JUAN CHÁVEZ
El amparo es una conquista histórica y un recordatorio constante de que, en una democracia, el poder no es absoluto.
Protegerlo es proteger la dignidad de cada uno de nosotros.
Con el amparo se levanta la barrera contra el abuso de poder, ni más ni menos.
El juicio de amparo es una de las instituciones más valiosas y emblemáticas del derecho mexicano.
Creado por Manuel Crescencio Rejón en el siglo XIX y perfeccionado por Mariano Otero, se erigió como un escudo protector para los ciudadanos frente a los posibles abusos del poder público.
Hoy, con la iniciativa de reforma a la Ley de Amparo propuesta por el Ejecutivo, este pilar de nuestro sistema jurídico enfrenta un momento crítico que nos obliga a reflexionar sobre su esencia y trascendencia histórica.

:: EXTRACTOS DE DATOS ::
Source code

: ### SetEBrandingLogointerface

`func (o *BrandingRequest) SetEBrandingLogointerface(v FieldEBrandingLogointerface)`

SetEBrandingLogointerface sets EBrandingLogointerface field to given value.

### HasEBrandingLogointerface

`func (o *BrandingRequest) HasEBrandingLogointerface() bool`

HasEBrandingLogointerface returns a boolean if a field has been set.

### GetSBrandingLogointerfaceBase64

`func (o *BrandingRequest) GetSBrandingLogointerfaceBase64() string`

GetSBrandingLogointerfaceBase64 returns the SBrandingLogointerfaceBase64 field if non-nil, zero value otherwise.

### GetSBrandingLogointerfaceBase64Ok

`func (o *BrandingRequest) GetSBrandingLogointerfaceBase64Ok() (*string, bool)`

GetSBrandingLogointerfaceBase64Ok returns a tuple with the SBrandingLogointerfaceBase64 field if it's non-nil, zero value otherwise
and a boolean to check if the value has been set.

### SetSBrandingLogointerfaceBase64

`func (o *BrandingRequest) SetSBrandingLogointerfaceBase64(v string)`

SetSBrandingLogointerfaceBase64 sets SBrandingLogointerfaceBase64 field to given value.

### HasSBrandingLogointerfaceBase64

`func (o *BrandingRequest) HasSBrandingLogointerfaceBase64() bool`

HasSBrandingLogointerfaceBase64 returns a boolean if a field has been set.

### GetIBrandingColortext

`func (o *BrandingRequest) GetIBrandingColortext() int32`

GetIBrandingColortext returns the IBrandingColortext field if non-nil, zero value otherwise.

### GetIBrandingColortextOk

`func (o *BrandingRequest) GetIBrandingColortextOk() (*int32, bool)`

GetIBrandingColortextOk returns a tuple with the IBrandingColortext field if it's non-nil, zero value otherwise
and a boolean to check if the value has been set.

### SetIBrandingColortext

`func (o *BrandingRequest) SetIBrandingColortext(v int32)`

:: EJERCICIOS PROPUESTOS ::
1) Según el texto sobre el juicio de amparo, ¿quién creó esta institución y en qué siglo?
2) Transcriba todo lo que va desde "El juicio de" hasta "y trascendencia histórica." en el texto sobre el juicio de amparo, sustituyendo "escudo protector" por "muro de contención".

:: RESPUESTAS EN ORDEN ::
1) Manuel Crescencio Rejón, en el siglo XIX.

2)
El juicio de amparo es una de las instituciones más valiosas y emblemáticas del derecho mexicano.
Creado por Manuel Crescencio Rejón en el siglo XIX y perfeccionado por Mariano Otero, se erigió como un muro de contención para los ciudadanos frente a los posibles abusos del poder público.
Hoy, con la iniciativa de reforma a la Ley de Amparo propuesta por el Ejecutivo, este pilar de nuestro sistema jurídico enfrenta un momento crítico que nos obliga a reflexionar sobre su esencia y trascendencia histórica.